Mark Cavendish will race at Scheldeprijs this week, after recently suggesting his career might be over.
The British sprinting superstar was emotional at the finish of Ghent-Wevelgem last weekend, suggesting that the Belgian Classic may have been the last race of his career.
Bahrain-McLaren had previously announced that Cavendish would be racing both Ghent-Wevelgem and Scheldeprijs, but the team have now confirmed the 35-year-old will definitely race after his comments.
After spending most of Sunday’s Ghent-Wevelgem in the breakaway, Cavendish was in tears at the finish and told Dutch broadcast Sporza: “That’s perhaps the last race of my career that, I’m a bit…” he replies, his voice breaking up.
A reporter then asked if Cavendish really thinks it’s the last race of his career.

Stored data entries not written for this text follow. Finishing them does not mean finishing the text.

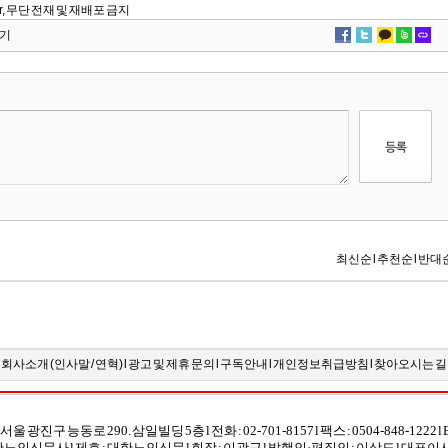
.kr, 무단 전재 및 재배포 금지
기
회사소개 (
인사말
/
연혁
) l
광고 및 제휴 문의
l
구독안내
l
개인정보취급방침
l
찾아오시는 길
] 서울 광진구 능동로 290. 삼일빌딩 5층 l 전화 : 02-701-8157 l 팩스 : 0504-848-1222 l E-
대한노인신문사 l
제호 : 대한노인신문 l 회장 : 이광근 l 발행인·편집인 : 이상도
l
대표이사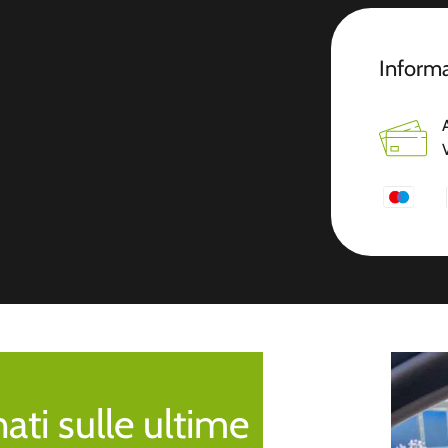
Informa
ti sulle ultime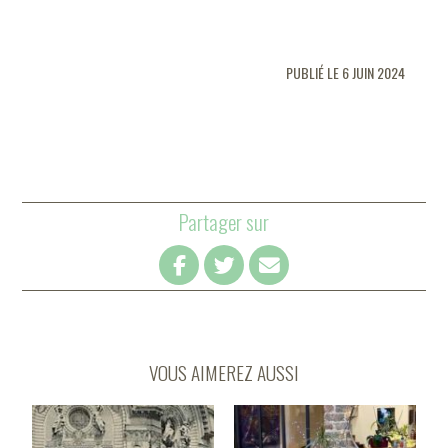
PUBLIÉ LE 6 JUIN 2024
Partager sur
VOUS AIMEREZ AUSSI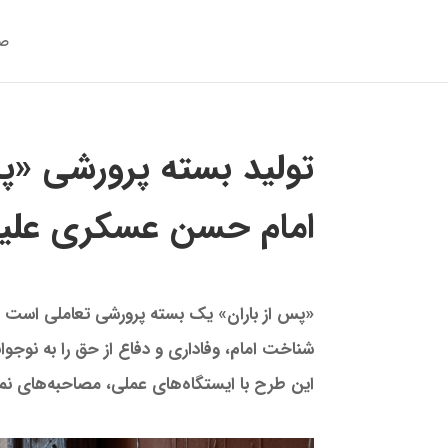
صف
تولید بسته پرورشی «پس
امام حسن عسکری علیه‌
«پس از باران» یک بسته پرورشی تعاملی است ک
شناخت امام، وفاداری و دفاع از حق را به نوجوا
این طرح با ایستگاه‌های عملی، مصاحبه‌های نما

“Maybe, yeah…” was the response.
His emotional response sparked a huge outpouring of support for arguably the greatest sprinter ever, with his friend Sir Bradley Wiggins saying the 30-time Tour de France stage winner deserves a better retirement.
Cavendish is currently in contract talks for 2021 with Bahrain-McLaren, which is now run by his old mentor and coach Rod Ellingworth.
His comments sparked a lot of speculation about his potential retirement, but Cavendish is not done yet as he will race Scheldeprijs on Wednesday (October 14), having had plenty of success there in the past.
Cavendish made his Scheldeprijs debut in 2007, winning at his first attempt. He followed up with victories in 2008 and 2011, then finishing second in 2013 and 2016.
Scheldeprijs will take place with the route redesigned due to coronavirus restrictions, now featuring 10 laps of a 17.4km-long finishing circuit in Schoten.
The race has been dominated by the sprinters, with Marcel Kittel winning five out of six editions between 2012 and 2017, while the last two years it have been won by Fabio Jakobsen (Deceuninck – Quick-Step), who is still out due to injury.